Below is a complex quadratic equation I think I have solved.
$z^2-2z+i=0$ gives $z=\frac{2\pm\sqrt{4-4i}}{2}$. This becomes $z=1\pm\sqrt{1-i}$ with some basic algebra.
My question is: am I done here? In prior problems I had to evaluate expressions such as $\sqrt{i-1}$ to find it equivalent to $\sqrt[4]{2}*\operatorname{cis}(3\pi/8)$ and $\sqrt[4]{2}*\operatorname{cis}(11\pi/8)$. Hopefully this question is not as rudimentary as I suspect it to be!
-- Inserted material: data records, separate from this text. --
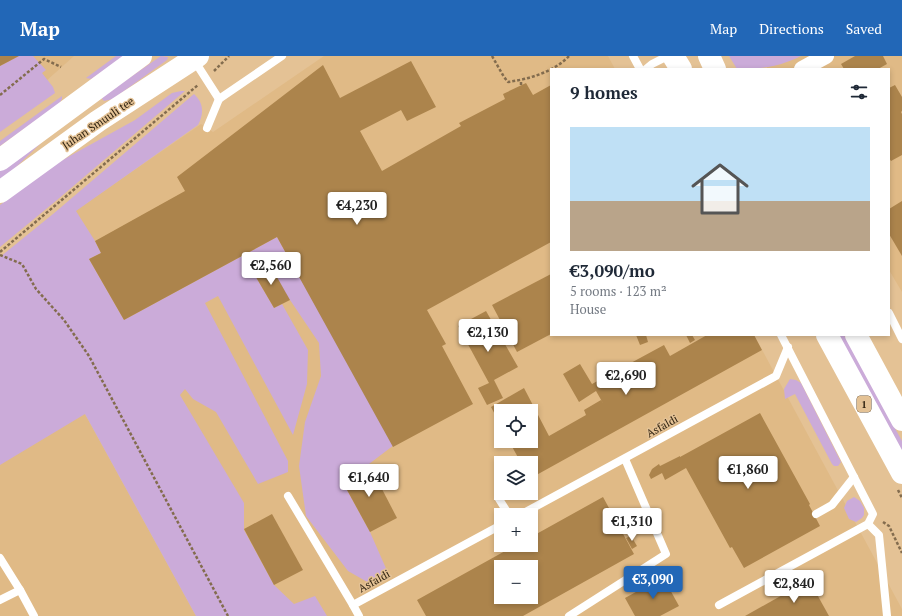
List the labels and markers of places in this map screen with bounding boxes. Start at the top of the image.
pin: €4,230 [324,192,390,226]
pin: €2,560 [238,252,304,286]
pin: €2,130 [455,319,521,353]
pin: €2,690 [593,362,659,396]
pin: €1,860 [715,456,781,490]
pin: €1,640 [336,464,402,498]
pin: €1,310 [599,508,665,542]
pin: €3,090 [620,566,686,600]
pin: €2,840 [761,570,827,604]

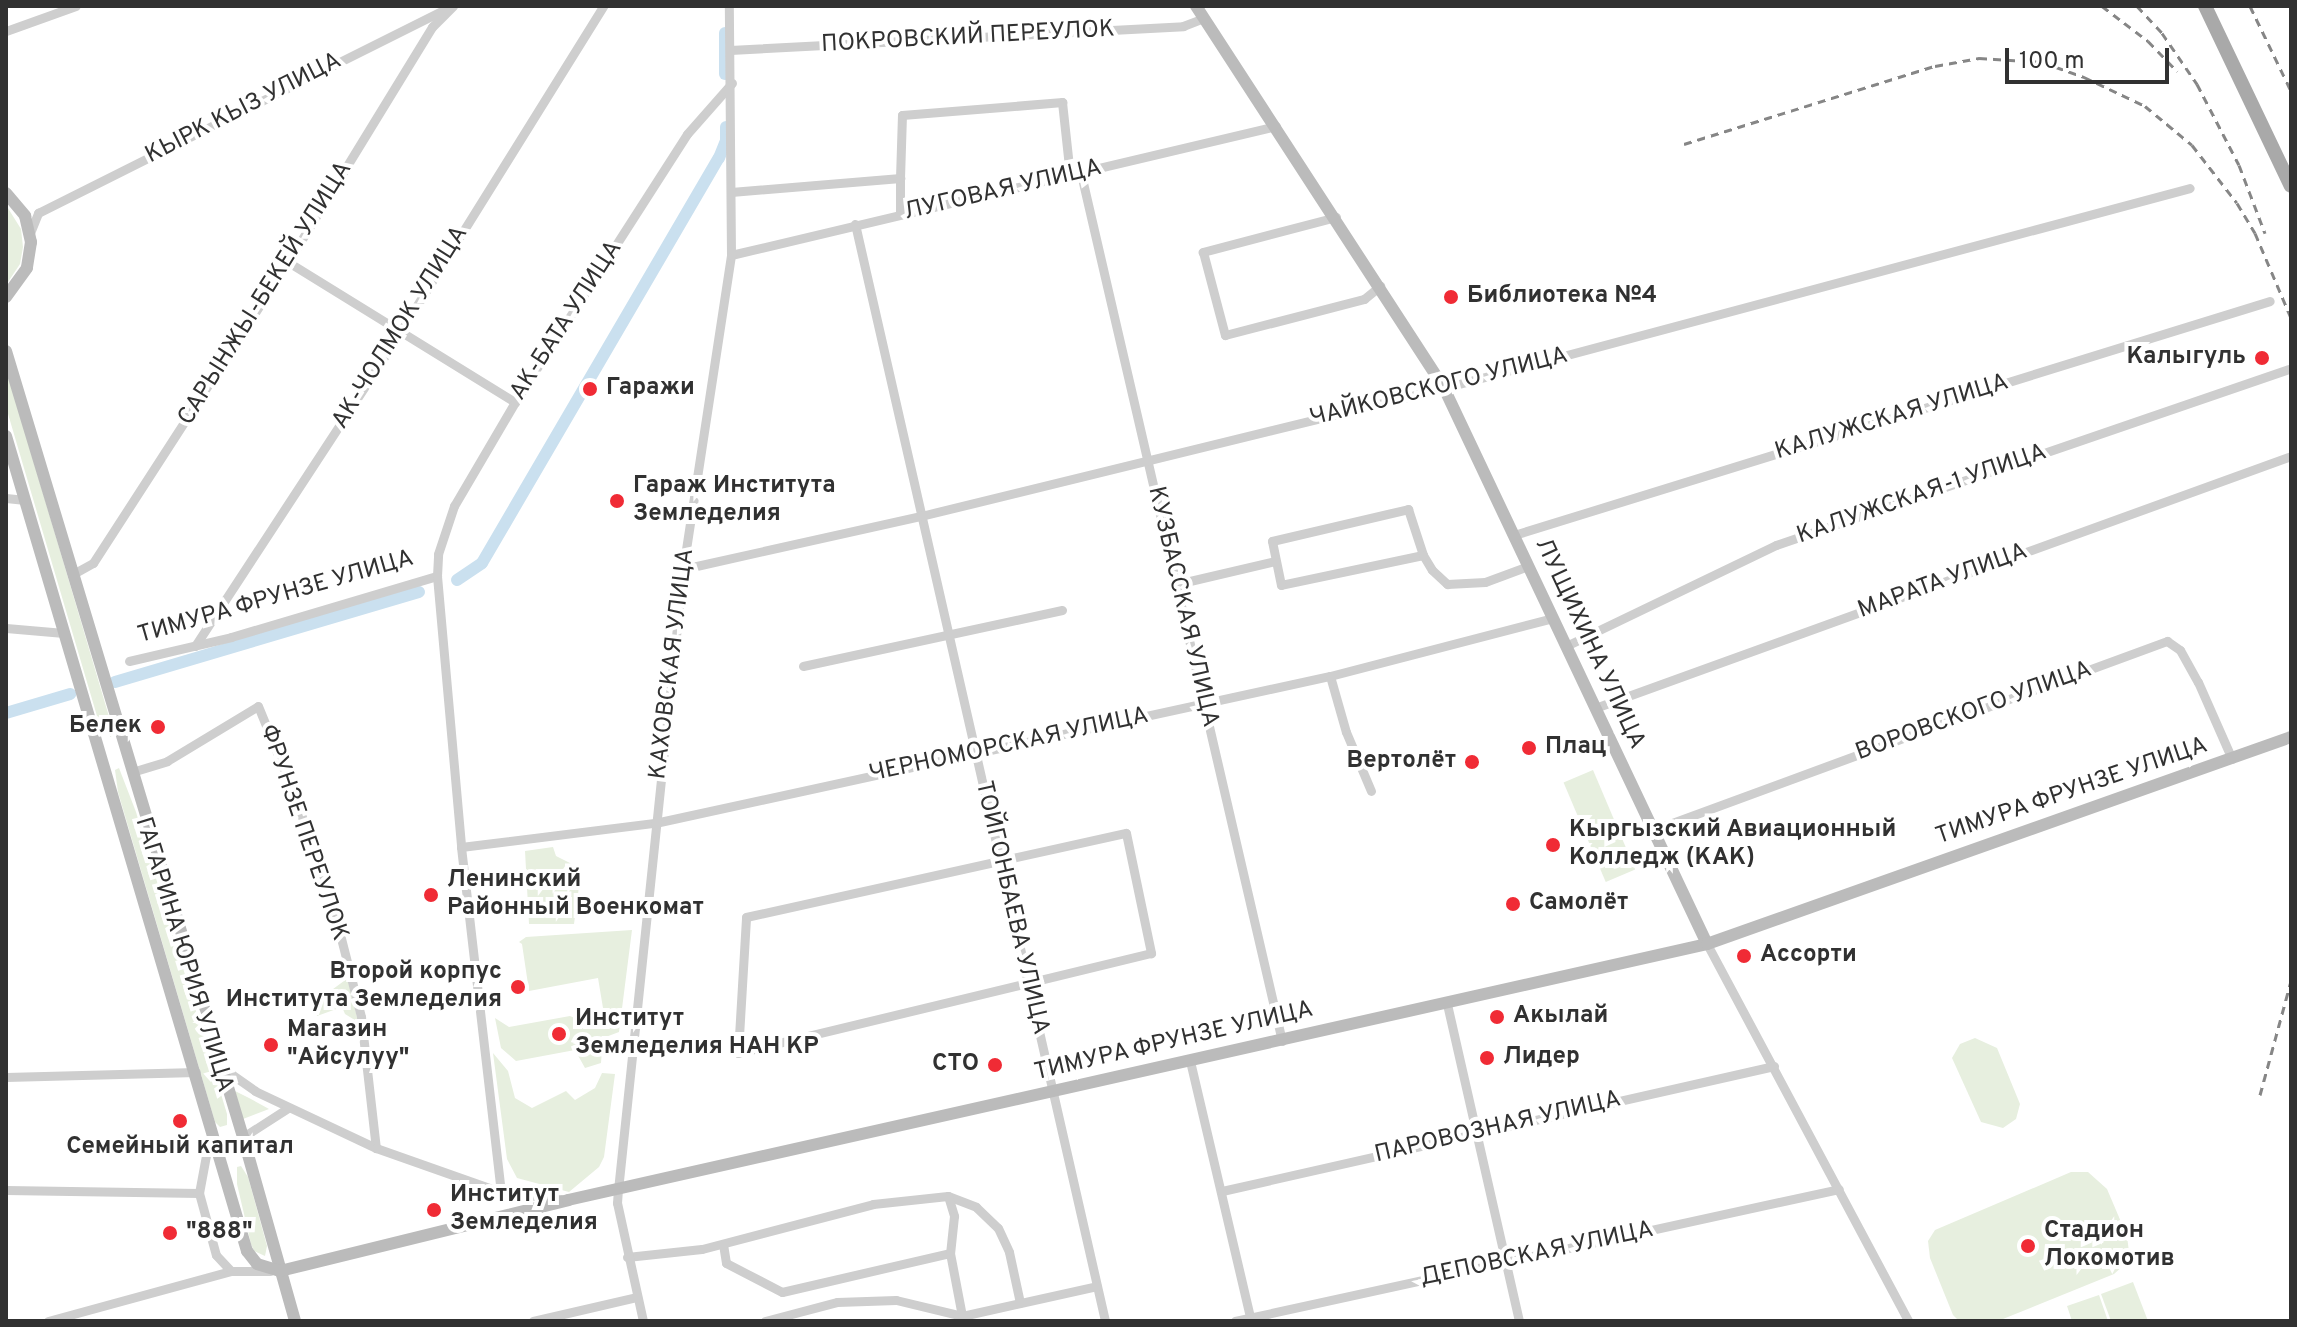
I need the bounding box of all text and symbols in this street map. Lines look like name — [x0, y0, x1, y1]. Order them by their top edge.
street label: ПОКРОВСКИЙ ПЕРЕУЛОК — [820, 16, 1116, 60]
scale bar — [2009, 32, 2173, 82]
street label: КЫРК КЫЗ УЛИЦА — [141, 47, 347, 171]
text: 100 m — [2019, 47, 2085, 77]
street label: ЛУГОВАЯ УЛИЦА — [901, 154, 1105, 228]
street label: САРЫНЖЫ-БЕКЕЙ УЛИЦА — [173, 157, 359, 431]
street label: АК-ЧОЛМОК УЛИЦА — [327, 221, 475, 435]
street label: АК-БАТА УЛИЦА — [504, 235, 630, 407]
place label: Библиотека №4 — [1467, 283, 1657, 311]
marker: Библиотека №4 — [1442, 288, 1460, 306]
street label: ЧАЙКОВСКОГО УЛИЦА — [1307, 342, 1571, 434]
place label: Калыгуль — [2127, 344, 2246, 372]
marker: Калыгуль — [2253, 349, 2271, 367]
street label: КАЛУЖСКАЯ УЛИЦА — [1772, 369, 2012, 467]
place label: Гаражи — [606, 375, 695, 403]
marker: Гаражи — [581, 380, 599, 398]
street label: КАЛУЖСКАЯ-1 УЛИЦА — [1793, 439, 2051, 551]
place label: Гараж Института Земледелия — [633, 473, 836, 529]
street label: КУЗБАССКАЯ УЛИЦА — [1140, 484, 1224, 730]
marker: Гараж Института Земледелия — [608, 492, 626, 510]
street label: ЛУЩИХИНА УЛИЦА — [1527, 534, 1651, 754]
street label: МАРАТА УЛИЦА — [1854, 538, 2032, 626]
street label: ТИМУРА ФРУНЗЕ УЛИЦА — [134, 545, 418, 651]
street label: КАХОВСКАЯ УЛИЦА — [645, 547, 701, 781]
street label: ВОРОВСКОГО УЛИЦА — [1852, 656, 2096, 768]
street label: ЧЕРНОМОРСКАЯ УЛИЦА — [867, 702, 1151, 790]
place label: Белек — [69, 713, 142, 741]
marker: Белек — [149, 718, 167, 736]
street label: ФРУНЗЕ ПЕРЕУЛОК — [253, 721, 353, 945]
street label: ТИМУРА ФРУНЗЕ УЛИЦА — [1932, 732, 2212, 852]
place label: Плац — [1545, 734, 1607, 762]
marker: Плац — [1520, 739, 1538, 757]
place label: Вертолёт — [1347, 748, 1456, 776]
marker: Вертолёт — [1463, 753, 1481, 771]
street label: ТОЙГОНБАЕВА УЛИЦА — [968, 778, 1054, 1038]
street label: ГАГАРИНА ЮРИЯ УЛИЦА — [127, 814, 239, 1096]
place label: Кыргызский Авиационный Колледж (КАК) — [1569, 817, 1897, 873]
marker: Кыргызский Авиационный Колледж (КАК) — [1544, 836, 1562, 854]
place label: Ленинский Районный Военкомат — [447, 867, 704, 923]
marker: Ленинский Районный Военкомат — [422, 886, 440, 904]
place label: Самолёт — [1529, 890, 1628, 918]
marker: Самолёт — [1504, 895, 1522, 913]
place label: Ассорти — [1760, 942, 1857, 970]
marker: Ассорти — [1735, 947, 1753, 965]
place label: Второй корпус Института Земледелия — [226, 959, 502, 1015]
marker: Второй корпус Института Земледелия — [509, 978, 527, 996]
street label: ТИМУРА ФРУНЗЕ УЛИЦА — [1031, 996, 1317, 1088]
place label: Акылай — [1513, 1003, 1608, 1031]
place label: Институт Земледелия НАН КР — [575, 1006, 819, 1062]
marker: Акылай — [1488, 1008, 1506, 1026]
place label: Магазин "Айсулуу" — [287, 1017, 409, 1073]
marker: Институт Земледелия НАН КР — [550, 1025, 568, 1043]
marker: Магазин "Айсулуу" — [262, 1036, 280, 1054]
place label: Лидер — [1503, 1044, 1580, 1072]
marker: Лидер — [1478, 1049, 1496, 1067]
place label: СТО — [932, 1051, 979, 1079]
marker: СТО — [986, 1056, 1004, 1074]
street label: ПАРОВОЗНАЯ УЛИЦА — [1372, 1086, 1624, 1170]
marker: Семейный капитал — [171, 1112, 189, 1130]
place label: Семейный капитал — [66, 1134, 294, 1162]
place label: Институт Земледелия — [450, 1182, 598, 1238]
marker: Институт Земледелия — [425, 1201, 443, 1219]
street label: ДЕПОВСКАЯ УЛИЦА — [1418, 1216, 1656, 1294]
place label: Стадион Локомотив — [2044, 1218, 2175, 1274]
place label: "888" — [186, 1219, 253, 1247]
marker: "888" — [161, 1224, 179, 1242]
marker: Стадион Локомотив — [2019, 1237, 2037, 1255]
Using the quadratic formula is really not the way to go here. You are ending up with a complex number inside a square root, which is problematic. Here is my take on it for the set up: Completing the square is much better: $(z-1)^2=1-i$. If you momentarily consider $z-1=w$, then we have $w^2=1-i$. It seems you are familiar with $cis$, so let's go down that route. $|w^2|=\sqrt{2}$ and argument is $-\pi/4$. So for $w$ we have $\sqrt[4]{2}$ and two new angles: $-\pi/8$ and $7\pi/8$. Use these values for $cis$. Technically you solved it for $w$ and thus for $z-1$. Adding $1$ solves it for $z$. Now it becomes a trig issue to figure out what things like $cis(-\pi/8)$ would be, but that can be done with some well known half angle formula trig identities. It involves a square root within a square root, but maybe you can try to find that out. Hope this helps...